Le télex dévidait en crépitant des mètres de copie arrachée au fur et à mesure par le chef de la station de la CIA à Bruxelles, Morton Baxter. Jack Ferguson était là aussi, arrivé de Vienne le matin même, mâchonnant un cigare éteint. Baxter leva un œil atone sur Malko, mal à l’aise.
— C’est de la dynamite que vous avez déterrée. Et dire que cela se passe sous mon nez…
Un ange passa et fit demi-tour, horrifié par tant d’incompétence.
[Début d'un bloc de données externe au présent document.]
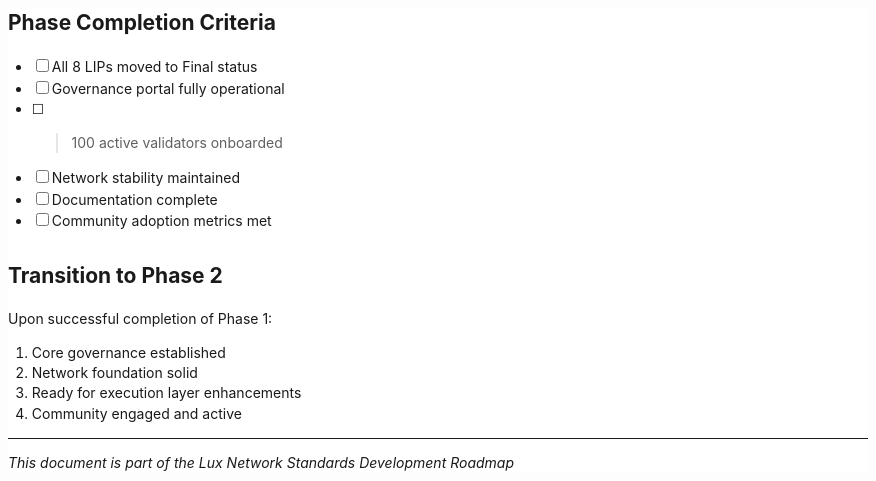 ## Phase Completion Criteria

- [ ] All 8 LIPs moved to Final status
- [ ] Governance portal fully operational
- [ ] >100 active validators onboarded
- [ ] Network stability maintained
- [ ] Documentation complete
- [ ] Community adoption metrics met

## Transition to Phase 2

Upon successful completion of Phase 1:
1. Core governance established
2. Network foundation solid
3. Ready for execution layer enhancements
4. Community engaged and active

---

*This document is part of the Lux Network Standards Development Roadmap*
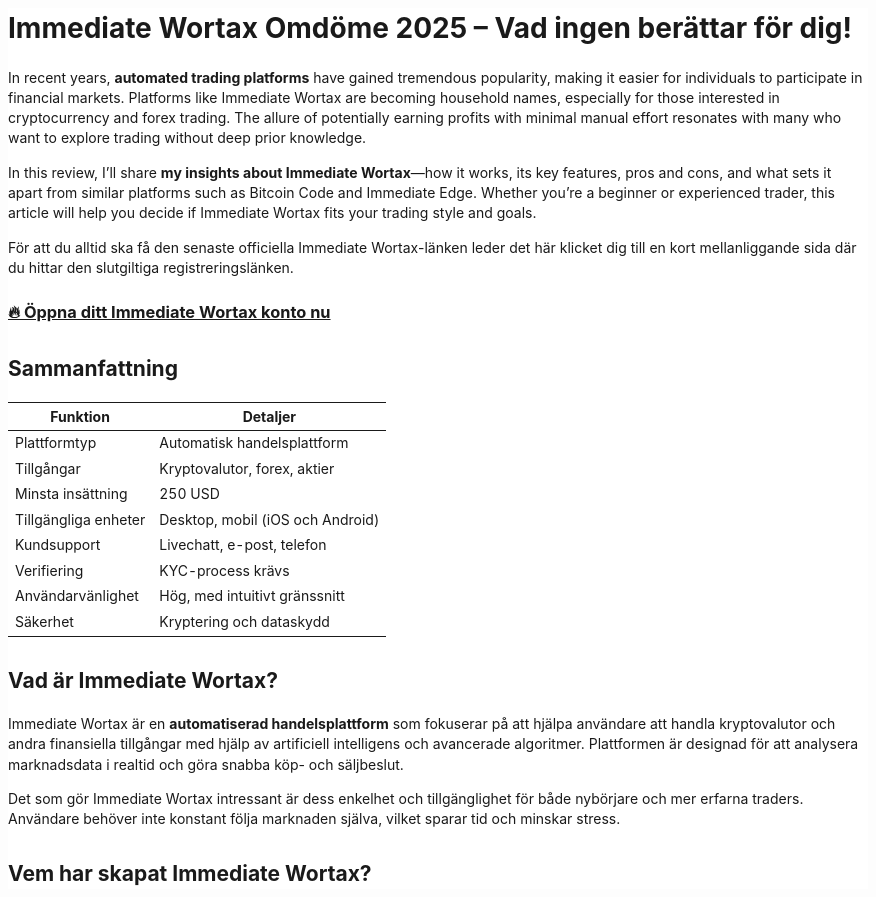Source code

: # Immediate Wortax Omdöme 2025 – Vad ingen berättar för dig!
 

In recent years, **automated trading platforms** have gained tremendous popularity, making it easier for individuals to participate in financial markets. Platforms like Immediate Wortax are becoming household names, especially for those interested in cryptocurrency and forex trading. The allure of potentially earning profits with minimal manual effort resonates with many who want to explore trading without deep prior knowledge.

In this review, I’ll share **my insights about Immediate Wortax**—how it works, its key features, pros and cons, and what sets it apart from similar platforms such as Bitcoin Code and Immediate Edge. Whether you’re a beginner or experienced trader, this article will help you decide if Immediate Wortax fits your trading style and goals.

För att du alltid ska få den senaste officiella  Immediate Wortax-länken leder det här klicket dig till en kort mellanliggande sida där du hittar den slutgiltiga registreringslänken.

### [🔥 Öppna ditt Immediate Wortax konto nu](https://github.com/LeonardBurke5442/nacos/blob/develop/444se.md)
## Sammanfattning

| **Funktion**              | **Detaljer**                          |
|--------------------------|-------------------------------------|
| Plattformtyp             | Automatisk handelsplattform          |
| Tillgångar               | Kryptovalutor, forex, aktier         |
| Minsta insättning        | 250 USD                             |
| Tillgängliga enheter     | Desktop, mobil (iOS och Android)     |
| Kundsupport             | Livechatt, e-post, telefon            |
| Verifiering              | KYC-process krävs                    |
| Användarvänlighet        | Hög, med intuitivt gränssnitt        |
| Säkerhet                 | Kryptering och dataskydd             |

## Vad är Immediate Wortax?

Immediate Wortax är en **automatiserad handelsplattform** som fokuserar på att hjälpa användare att handla kryptovalutor och andra finansiella tillgångar med hjälp av artificiell intelligens och avancerade algoritmer. Plattformen är designad för att analysera marknadsdata i realtid och göra snabba köp- och säljbeslut.

Det som gör Immediate Wortax intressant är dess enkelhet och tillgänglighet för både nybörjare och mer erfarna traders. Användare behöver inte konstant följa marknaden själva, vilket sparar tid och minskar stress.

## Vem har skapat Immediate Wortax?
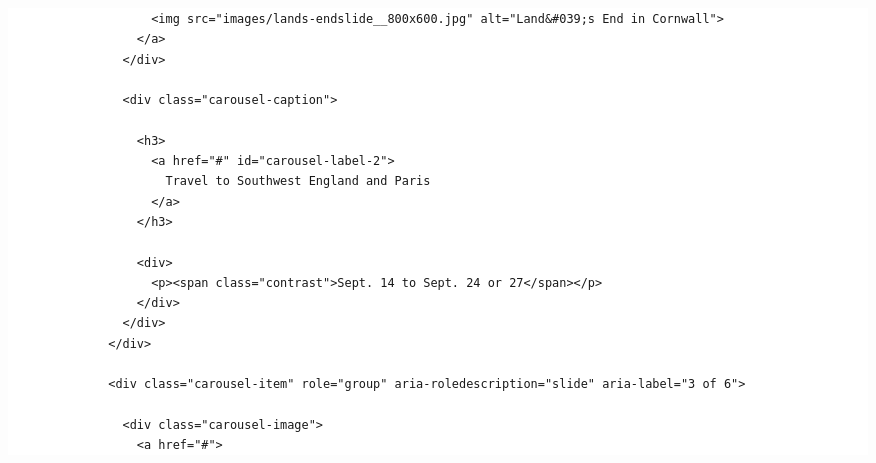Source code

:                         <img src="images/lands-endslide__800x600.jpg" alt="Land&#039;s End in Cornwall">
                      </a>
                    </div>

                    <div class="carousel-caption">

                      <h3>
                        <a href="#" id="carousel-label-2">
                          Travel to Southwest England and Paris
                        </a>
                      </h3>

                      <div>
                        <p><span class="contrast">Sept. 14 to Sept. 24 or 27</span></p>
                      </div>
                    </div>  
                  </div>   

                  <div class="carousel-item" role="group" aria-roledescription="slide" aria-label="3 of 6">

                    <div class="carousel-image">
                      <a href="#">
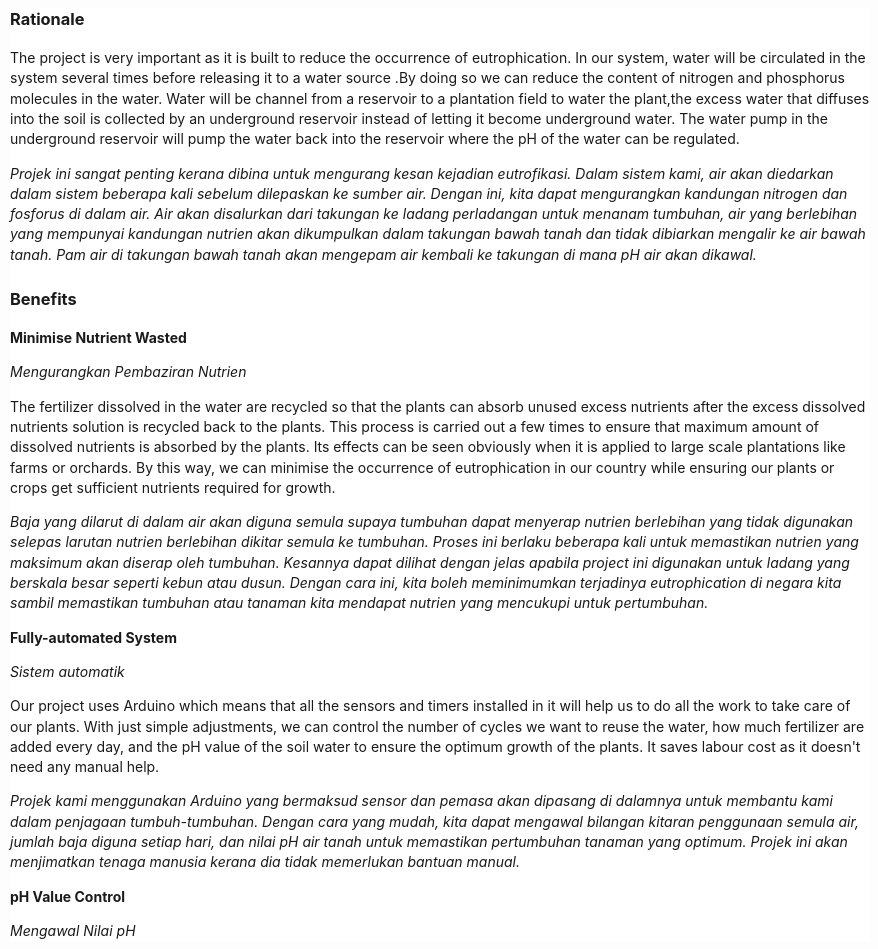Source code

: ### Rationale

The project is very important as it is built to reduce the occurrence of eutrophication. In our system, water will be circulated in the system several times before releasing it to a water source .By doing so we can reduce the content of nitrogen and phosphorus molecules in the water. Water will be channel from a reservoir to a plantation field to water the plant,the excess water that diffuses into the soil is collected by an underground reservoir instead of letting it become underground water. The water pump in the underground reservoir will pump the water back into the reservoir where the pH of the water can be regulated.

_Projek ini sangat penting kerana dibina untuk mengurang kesan kejadian eutrofikasi. Dalam sistem kami, air akan diedarkan dalam sistem beberapa kali sebelum dilepaskan ke sumber air. Dengan ini, kita dapat mengurangkan kandungan nitrogen dan fosforus di dalam air. Air akan disalurkan dari takungan ke ladang perladangan untuk menanam tumbuhan, air yang berlebihan yang mempunyai kandungan nutrien akan dikumpulkan dalam takungan bawah tanah dan tidak dibiarkan mengalir ke air bawah tanah. Pam air di takungan bawah tanah akan mengepam air kembali ke takungan di mana pH air akan dikawal._

### Benefits

**Minimise Nutrient Wasted**

_Mengurangkan Pembaziran Nutrien_

The fertilizer dissolved in the water are recycled so that the plants can absorb unused excess nutrients after the excess dissolved nutrients solution is recycled back to the plants. This process is carried out a few times to ensure that maximum amount of dissolved nutrients is absorbed by the plants. Its effects can be seen obviously when it is applied to large scale plantations like farms or orchards. By this way, we can minimise the occurrence of eutrophication in our country while ensuring our plants or crops get sufficient nutrients required for growth.

_Baja yang dilarut di dalam air akan diguna semula_ _supaya tumbuhan dapat menyerap nutrien berlebihan yang tidak digunakan selepas larutan nutrien berlebihan dikitar semula ke tumbuhan. Proses ini berlaku beberapa kali untuk memastikan nutrien yang maksimum akan diserap oleh tumbuhan. Kesannya dapat dilihat dengan jelas apabila project ini digunakan untuk ladang yang berskala besar seperti kebun atau dusun. Dengan cara ini, kita boleh meminimumkan terjadinya eutrophication di negara kita sambil memastikan tumbuhan atau tanaman kita mendapat nutrien yang mencukupi untuk pertumbuhan._

**Fully-automated System**

_Sistem automatik_

Our project uses Arduino which means that all the sensors and timers installed in it will help us to do all the work to take care of our plants. With just simple adjustments, we can control the number of cycles we want to reuse the water, how much fertilizer are added every day, and the pH value of the soil water to ensure the optimum growth of the plants. It saves labour cost as it doesn&#39;t need any manual help.

_Projek kami menggunakan Arduino yang bermaksud sensor dan pemasa akan dipasang di dalamnya untuk membantu kami dalam penjagaan tumbuh-tumbuhan. Dengan cara yang mudah, kita dapat mengawal bilangan kitaran penggunaan semula air, jumlah baja diguna setiap hari, dan nilai pH air tanah untuk memastikan pertumbuhan tanaman yang optimum. Projek ini akan menjimatkan tenaga manusia kerana dia tidak memerlukan bantuan manual._

**pH Value Control**

_Mengawal Nilai pH_
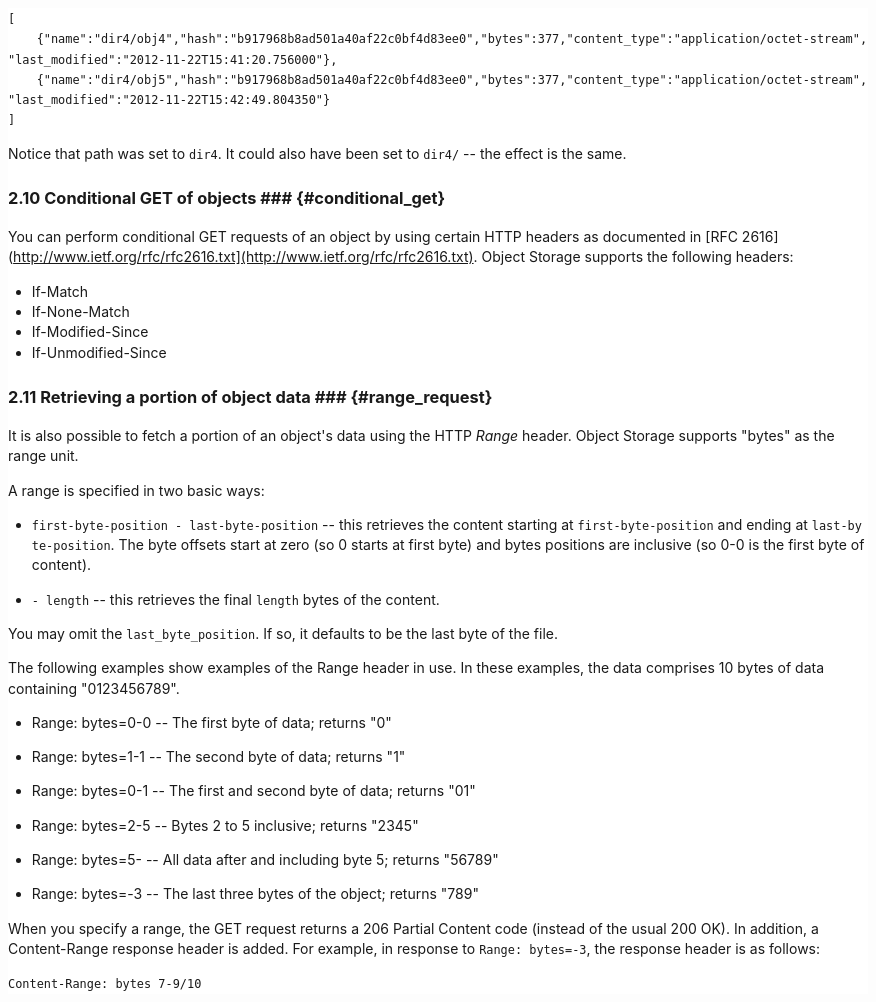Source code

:     [
        {"name":"dir4/obj4","hash":"b917968b8ad501a40af22c0bf4d83ee0","bytes":377,"content_type":"application/octet-stream", "last_modified":"2012-11-22T15:41:20.756000"},
        {"name":"dir4/obj5","hash":"b917968b8ad501a40af22c0bf4d83ee0","bytes":377,"content_type":"application/octet-stream", "last_modified":"2012-11-22T15:42:49.804350"}
    ]

Notice that path was set to `dir4`. It could also have been set to `dir4/` -- the effect is the same.

### 2.10 Conditional GET of objects ### {#conditional_get}

You can perform conditional GET requests of an object by using certain HTTP
headers as documented in [RFC 2616](http://www.ietf.org/rfc/rfc2616.txt](http://www.ietf.org/rfc/rfc2616.txt).  Object Storage supports the following headers:

* If-Match
* If-None-Match
* If-Modified-Since
* If-Unmodified-Since

### 2.11 Retrieving a portion of object data ### {#range_request}

It is also possible to fetch a portion of an object's data using the
HTTP _Range_ header. Object Storage supports "bytes" as the range unit.

A range is specified in two basic ways:

* `first-byte-position - last-byte-position` -- this retrieves the content starting at `first-byte-position` and ending at `last-byte-position`. The byte offsets start at zero (so 0 starts at first byte) and bytes positions are inclusive (so 0-0 is the first byte of content).

* `- length` -- this retrieves the final `length` bytes of the content.

You may omit the `last_byte_position`.
If so, it defaults to be the last byte of the file.

The following examples show examples of the Range header in use. In these examples, the data comprises 10 bytes of data containing "0123456789".

* Range: bytes=0-0 -- The first byte of data; returns "0"

* Range: bytes=1-1 -- The second byte of data; returns "1"

* Range: bytes=0-1 -- The first and second byte of data; returns "01"

* Range: bytes=2-5 -- Bytes 2 to 5 inclusive; returns "2345"

* Range: bytes=5- -- All data after and including byte 5; returns "56789" 

* Range: bytes=-3 -- The last three bytes of the object; returns "789" 

When you specify a range, the GET request returns a 206 Partial Content
code (instead of the usual 200 OK). In addition, a Content-Range response header is added. For example, in response to `Range: bytes=-3`, the response header is as follows:

    Content-Range: bytes 7-9/10
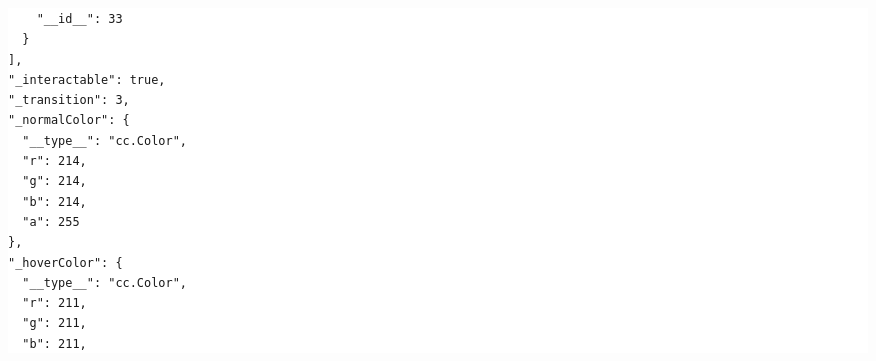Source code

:         "__id__": 33
      }
    ],
    "_interactable": true,
    "_transition": 3,
    "_normalColor": {
      "__type__": "cc.Color",
      "r": 214,
      "g": 214,
      "b": 214,
      "a": 255
    },
    "_hoverColor": {
      "__type__": "cc.Color",
      "r": 211,
      "g": 211,
      "b": 211,
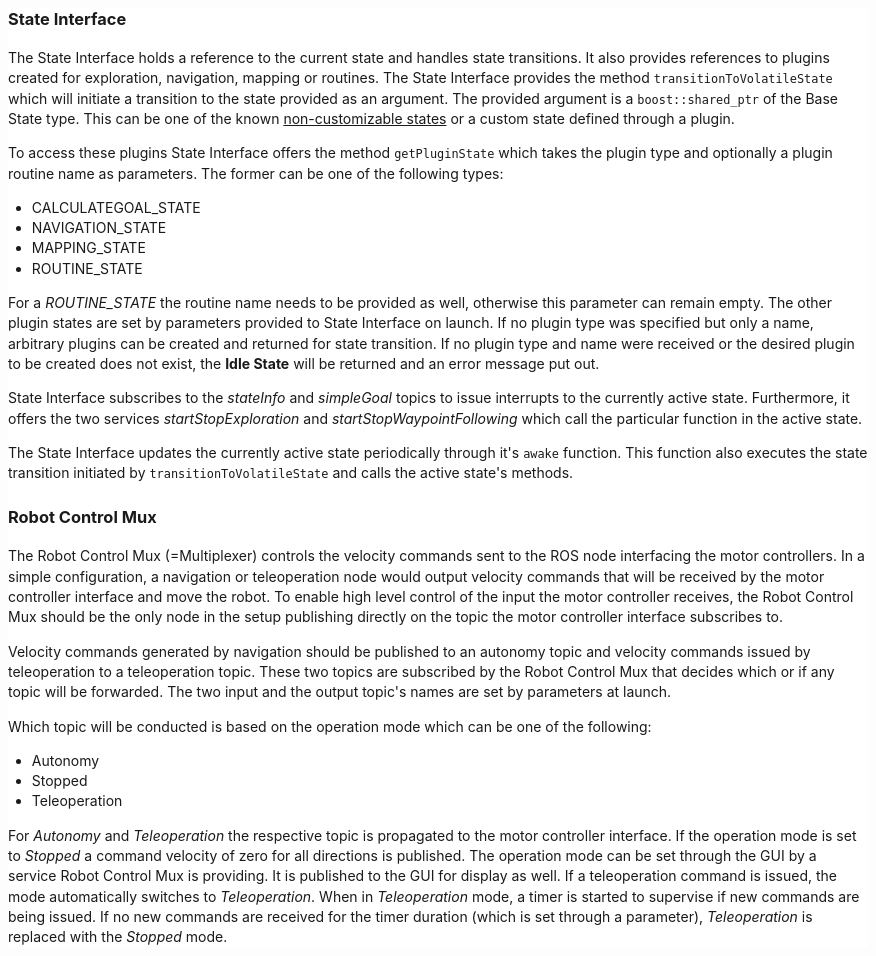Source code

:### State Interface

The State Interface holds a reference to the current state and handles state transitions. It also provides references to plugins created for exploration, navigation, mapping or routines.
The State Interface provides the method `transitionToVolatileState` which will initiate a transition to the state provided as an argument. The provided argument is a `boost::shared_ptr` of the Base State type. This can be one of the known [non-customizable states](#non-customizable-states) or a custom state defined through a plugin. 

To access these plugins State Interface offers the method `getPluginState` which takes the plugin type and optionally a plugin routine name as parameters. The former can be one of the following types:
* CALCULATEGOAL\_STATE
* NAVIGATION\_STATE
* MAPPING\_STATE
* ROUTINE\_STATE

For a *ROUTINE_STATE* the routine name needs to be provided as well, otherwise this parameter can remain empty. The other plugin states are set by parameters provided to State Interface on launch. If no plugin type was specified but only a name, arbitrary plugins can be created and returned for state transition. If no plugin type and name were received or the desired plugin to be created does not exist, the **Idle State** will be returned and an error message put out. 

State Interface subscribes to the *stateInfo* and *simpleGoal* topics to issue interrupts to the currently active state. Furthermore, it offers the two services *startStopExploration* and *startStopWaypointFollowing* which call the particular function in the active state.

The State Interface updates the currently active state periodically through it's `awake` function. This function also executes the state transition initiated by `transitionToVolatileState` and calls the active state's methods.

### Robot Control Mux

The Robot Control Mux (=Multiplexer) controls the velocity commands sent to the ROS node interfacing the motor controllers. In a simple configuration,	 a navigation or teleoperation node would output velocity commands that will be received by the motor controller interface and move the robot. To enable high level control of the input the motor controller receives, the Robot Control Mux should be the only node in the setup publishing directly on the topic the motor controller interface subscribes to.  

Velocity commands generated by navigation should be published to an autonomy topic and velocity commands issued by teleoperation to a teleoperation topic. These two topics are subscribed by the Robot Control Mux that decides which or if any topic will be forwarded. The two input and the output topic's names are set by parameters at launch.

Which topic will be conducted is based on the operation mode which can be one of the following:
* Autonomy
* Stopped
* Teleoperation

For *Autonomy* and *Teleoperation* the respective topic is propagated to the motor controller interface. If the operation mode is set to *Stopped* a command velocity of zero for all directions is published. The operation mode can be set through the GUI by a service Robot Control Mux is providing. It is published to the GUI for display as well. If a teleoperation command is issued, the mode automatically switches to *Teleoperation*. When in *Teleoperation* mode, a timer is started to supervise if new commands are being issued. If no new commands are received for the timer duration (which is set through a parameter), *Teleoperation* is replaced with the *Stopped* mode.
— Qui est Georges Bear ? demanda Malko.
— D’abord l’Audi noire : elle est enregistrée au nom d’une société. La Cosmos Trading Corporation, 57 rue de Stalle à Bruxelles. On s’est penché sur le problème et on a découvert qu’en réalité cette société est domiciliée dans le Delaware depuis 1986. Le FBI nous a communiqué ce matin le nom des principaux actionnaires. Le plus important s’appelle Georges Bear. L’ami de Pamela. Il habite bien à l’adresse où Chris Jones l’a « logé ».
— C’est notre homme.
— Et que fait-il ?
— Tenez, lisez.
Malko prit le morceau de télex qu’on lui tendait et lut :
Georges Bear, né le 5 mars 1932 dans l’Ontario.
Officier artilleur dans l’armée canadienne. Travaille ensuite à partir de 1960 sur un projet de canon géant qui réussit à envoyer un satellite à 180 km d’altitude. À la suite de cette expérience, il obtient la nationalité américaine. Il travaille alors à son super-projet : un canon géant de cinquante mètres de long, capable d’expédier à 400 kilomètres des charges chimiques ou nucléaires avec une vitesse initiale de trois fois la vitesse du son. En dépit de son précédent succès, le gouvernement américain, qui a choisi la voie des missiles, coupe les crédits au projet. Pour survivre, Georges Bear met alors au point un canon de 155 ultra-moderne à très longue portée et commence à le vendre un peu partout dans le monde. C’est le début de ses ennuis : il conclut un marché avec l’Afrique du Sud alors sous embargo, leur livre des canons et des munitions. Le FBI s’intéresse à lui. Il est arrêté, jugé et condamné à une peine de prison qu’il purge dans un pénitencier en Pennsylvanie. Il en sort après quatre mois et quitte les États-Unis, abandonnant la nationalité américaine. On le retrouve en Autriche où, en 1984, il livre à l’Iran 200 canons de 155 mm et 150 000 obus spéciaux, le tout pour 600 millions de dollars. Le marché est brutalement interrompu à la suite de la découverte de 56 canons dans le port yougoslave de Kardeljevo. Depuis, on perd sa trace.
Malko reposa le document, qui éclairait d’une lumière nouvelle tout ce qui s’était passé depuis quelques semaines. Après avoir collaboré avec l’Afrique du Sud et l’Iran, Georges Bear avait trouvé un nouveau client : l’Irak.